• [Texto extraído]
---+---

22 de out de 2011

Emoções à flor da pele.


Quantas vezes nos deparamos com situações difíceis na nossa vida? E em todas essas situações, simplesmente preferimos não vive-las, não enxergá-las, não abraçá-las como uma experiência inigualável que uma energia superior coloca diante de nós para redenção do nosso espírito.
Ontem estava assistindo ao Teleton, no SBT, e ouvi uma história que me emocionou. Um menino, acima do peso, sem os braços e sem as pernas. Pequenos cotocos substituíam os mais importantes órgãos de locomoção do ser humano. A narração dessa historia de vida foi feita por ele mesmo, com uma conotação bem diferente daquela que estamos acostumados a assistir nesses programas de ajuda coletiva... Não senti pena, de verdade. Senti orgulho. Orgulho de um menino de apenas 10 anos que superou um dos maiores obstáculos que podem existir. Com certeza já sentiu raiva, indignação, desajustamento diante a sua deficiência. E esses sentimentos foram substituídos por uma intensa perseverança e vontade de mudar, de ser melhor, de continuar a busca pelo seu sonho! Sua mãe, pelo menos uma vez na vida, deveria sentir orgulho daquela pessoa completamente dependente e passiva. Com as próteses, então, ele pôde andar. 

Liberdade! Ir pra onde quiser, na hora que quiser.

---+---

• [Instruções]
a. Enumere os sentimentos que, segundo o texto sobre o menino do Teleton, ele com certeza já sentiu diante de sua deficiência.
b. Retome o texto sobre o menino do Teleton, escrevendo sua continuação a partir da última frase apresentada.

• [Registros fornecidos]
---+---

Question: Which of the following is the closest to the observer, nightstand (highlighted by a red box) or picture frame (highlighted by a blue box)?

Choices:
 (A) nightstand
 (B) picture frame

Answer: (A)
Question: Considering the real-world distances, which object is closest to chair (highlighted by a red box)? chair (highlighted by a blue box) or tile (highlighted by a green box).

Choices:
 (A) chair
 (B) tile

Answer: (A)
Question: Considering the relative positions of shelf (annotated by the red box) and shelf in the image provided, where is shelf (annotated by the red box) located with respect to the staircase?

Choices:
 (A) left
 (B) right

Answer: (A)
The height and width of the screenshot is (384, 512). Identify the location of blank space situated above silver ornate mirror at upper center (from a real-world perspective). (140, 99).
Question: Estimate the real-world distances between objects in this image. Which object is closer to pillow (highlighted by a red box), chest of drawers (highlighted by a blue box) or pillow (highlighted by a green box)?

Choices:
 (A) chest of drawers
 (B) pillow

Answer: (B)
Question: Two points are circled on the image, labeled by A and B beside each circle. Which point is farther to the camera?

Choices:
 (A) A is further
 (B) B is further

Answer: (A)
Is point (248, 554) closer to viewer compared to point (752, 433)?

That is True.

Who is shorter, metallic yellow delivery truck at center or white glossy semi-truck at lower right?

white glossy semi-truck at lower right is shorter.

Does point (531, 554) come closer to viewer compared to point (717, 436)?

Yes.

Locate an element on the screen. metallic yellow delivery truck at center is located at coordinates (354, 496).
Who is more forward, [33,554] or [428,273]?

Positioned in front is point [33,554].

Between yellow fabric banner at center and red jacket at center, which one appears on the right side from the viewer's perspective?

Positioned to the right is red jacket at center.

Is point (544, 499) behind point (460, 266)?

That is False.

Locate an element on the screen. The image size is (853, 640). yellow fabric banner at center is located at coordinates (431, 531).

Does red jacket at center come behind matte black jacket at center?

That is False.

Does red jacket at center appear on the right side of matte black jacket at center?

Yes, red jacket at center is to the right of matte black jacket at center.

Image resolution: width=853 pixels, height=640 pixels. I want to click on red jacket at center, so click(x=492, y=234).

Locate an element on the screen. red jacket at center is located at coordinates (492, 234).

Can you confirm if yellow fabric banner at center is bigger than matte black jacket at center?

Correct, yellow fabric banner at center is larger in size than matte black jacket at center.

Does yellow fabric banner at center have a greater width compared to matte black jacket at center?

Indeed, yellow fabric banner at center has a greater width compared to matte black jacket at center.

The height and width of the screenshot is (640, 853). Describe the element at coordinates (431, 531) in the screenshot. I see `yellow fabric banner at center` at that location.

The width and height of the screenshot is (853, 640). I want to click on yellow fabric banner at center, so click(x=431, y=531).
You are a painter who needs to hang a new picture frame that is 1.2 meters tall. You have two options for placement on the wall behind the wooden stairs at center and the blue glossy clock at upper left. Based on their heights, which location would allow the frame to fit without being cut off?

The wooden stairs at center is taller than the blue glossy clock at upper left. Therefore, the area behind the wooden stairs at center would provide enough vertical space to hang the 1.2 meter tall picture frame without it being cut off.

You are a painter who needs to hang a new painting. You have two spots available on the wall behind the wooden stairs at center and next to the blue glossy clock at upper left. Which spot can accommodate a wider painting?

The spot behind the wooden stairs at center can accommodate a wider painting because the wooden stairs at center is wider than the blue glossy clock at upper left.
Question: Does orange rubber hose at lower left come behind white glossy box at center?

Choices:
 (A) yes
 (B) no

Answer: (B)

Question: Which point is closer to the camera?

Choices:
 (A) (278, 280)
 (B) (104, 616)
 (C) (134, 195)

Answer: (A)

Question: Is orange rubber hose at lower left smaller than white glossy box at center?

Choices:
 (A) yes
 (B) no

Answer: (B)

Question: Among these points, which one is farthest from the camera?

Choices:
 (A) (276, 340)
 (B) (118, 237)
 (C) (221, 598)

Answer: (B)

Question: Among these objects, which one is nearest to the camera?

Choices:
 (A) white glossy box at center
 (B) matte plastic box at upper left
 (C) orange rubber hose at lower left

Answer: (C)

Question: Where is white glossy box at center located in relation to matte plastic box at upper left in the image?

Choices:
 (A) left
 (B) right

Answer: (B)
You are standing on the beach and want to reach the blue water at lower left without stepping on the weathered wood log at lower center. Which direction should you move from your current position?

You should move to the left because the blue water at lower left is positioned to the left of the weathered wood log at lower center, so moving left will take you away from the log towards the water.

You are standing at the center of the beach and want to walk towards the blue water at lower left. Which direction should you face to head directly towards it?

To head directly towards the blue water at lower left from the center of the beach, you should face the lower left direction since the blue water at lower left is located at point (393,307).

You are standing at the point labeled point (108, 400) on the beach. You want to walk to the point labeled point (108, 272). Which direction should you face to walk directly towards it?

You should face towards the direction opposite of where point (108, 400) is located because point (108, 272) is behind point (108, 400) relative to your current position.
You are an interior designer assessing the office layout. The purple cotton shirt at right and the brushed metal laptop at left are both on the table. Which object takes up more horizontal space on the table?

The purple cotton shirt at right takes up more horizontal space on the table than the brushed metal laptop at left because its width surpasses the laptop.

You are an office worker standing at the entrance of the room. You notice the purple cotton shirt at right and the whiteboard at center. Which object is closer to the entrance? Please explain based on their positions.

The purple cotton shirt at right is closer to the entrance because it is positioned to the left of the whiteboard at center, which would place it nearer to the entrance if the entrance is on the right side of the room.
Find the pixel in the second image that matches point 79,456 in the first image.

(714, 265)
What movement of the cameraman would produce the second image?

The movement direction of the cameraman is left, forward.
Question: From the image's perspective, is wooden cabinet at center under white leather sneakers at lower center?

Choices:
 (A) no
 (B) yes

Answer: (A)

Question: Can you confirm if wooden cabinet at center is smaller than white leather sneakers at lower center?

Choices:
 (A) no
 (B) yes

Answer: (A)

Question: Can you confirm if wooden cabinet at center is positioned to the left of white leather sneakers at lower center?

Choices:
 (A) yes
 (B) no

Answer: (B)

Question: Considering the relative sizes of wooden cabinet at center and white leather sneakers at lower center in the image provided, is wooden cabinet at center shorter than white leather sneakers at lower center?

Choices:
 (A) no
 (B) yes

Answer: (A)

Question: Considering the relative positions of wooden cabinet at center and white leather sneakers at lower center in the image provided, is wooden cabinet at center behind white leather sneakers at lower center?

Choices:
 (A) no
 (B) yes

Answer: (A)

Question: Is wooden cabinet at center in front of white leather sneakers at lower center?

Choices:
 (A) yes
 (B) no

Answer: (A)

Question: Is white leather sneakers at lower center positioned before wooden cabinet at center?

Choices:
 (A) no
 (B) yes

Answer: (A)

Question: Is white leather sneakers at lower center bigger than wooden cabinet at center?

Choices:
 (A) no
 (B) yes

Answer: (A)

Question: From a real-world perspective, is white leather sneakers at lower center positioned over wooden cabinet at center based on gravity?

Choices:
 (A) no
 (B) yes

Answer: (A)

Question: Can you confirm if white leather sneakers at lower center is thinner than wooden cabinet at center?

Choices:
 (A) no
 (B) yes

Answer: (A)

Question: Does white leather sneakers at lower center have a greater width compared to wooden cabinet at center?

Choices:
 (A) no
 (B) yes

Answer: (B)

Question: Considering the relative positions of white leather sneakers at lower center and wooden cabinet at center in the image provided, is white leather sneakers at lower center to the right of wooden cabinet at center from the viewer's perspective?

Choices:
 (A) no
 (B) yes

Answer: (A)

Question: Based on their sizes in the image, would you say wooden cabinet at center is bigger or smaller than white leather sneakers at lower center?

---+---

• [Respostas]
a. Raiva, indignação e desajustamento.

b.
Estamos imersos num mundo de futilidades, de exageros, onde o capitalismo ronda nosso cotidiano e nos faz cada vez mais egoístas. Não conseguimos ver o quanto algumas pessoas estão necessitadas de um olhar, de uma palavra... e não digo somente sobre aquelas portadoras de alguma deficiência física ou mental, mas aquelas que estão abaixo da linha da pobreza, os homossexuais, os idosos, enfim, todos aqueles que são segregados por não estarem de acordo com os padrões impostos por uma sociedade medíocre e com valores morais completamente distorcidos.
Temos que aprender que a evolução espiritual nos faz ver o que está invisível para a sociedade. O compromisso com projetos sociais não deve ser somente uma estratégia de marketing vislumbrado por grandes empresas e instituições. Deve ser um gesto de amor e compaixão com nosso irmão.
Posso estar sendo um tanto emotiva, ou religiosa, ou idiota ao escrever essas palavras. Mas sinceramente? Não interessa o que as pessoas podem achar... o que importa pra mim é que esse sentimento é verdadeiro! E enquanto eu puder fazer uma coisinha que seja para que essa realidade seja modificada, eu vou fazer... Meus limites e meus sonhos são infinitos!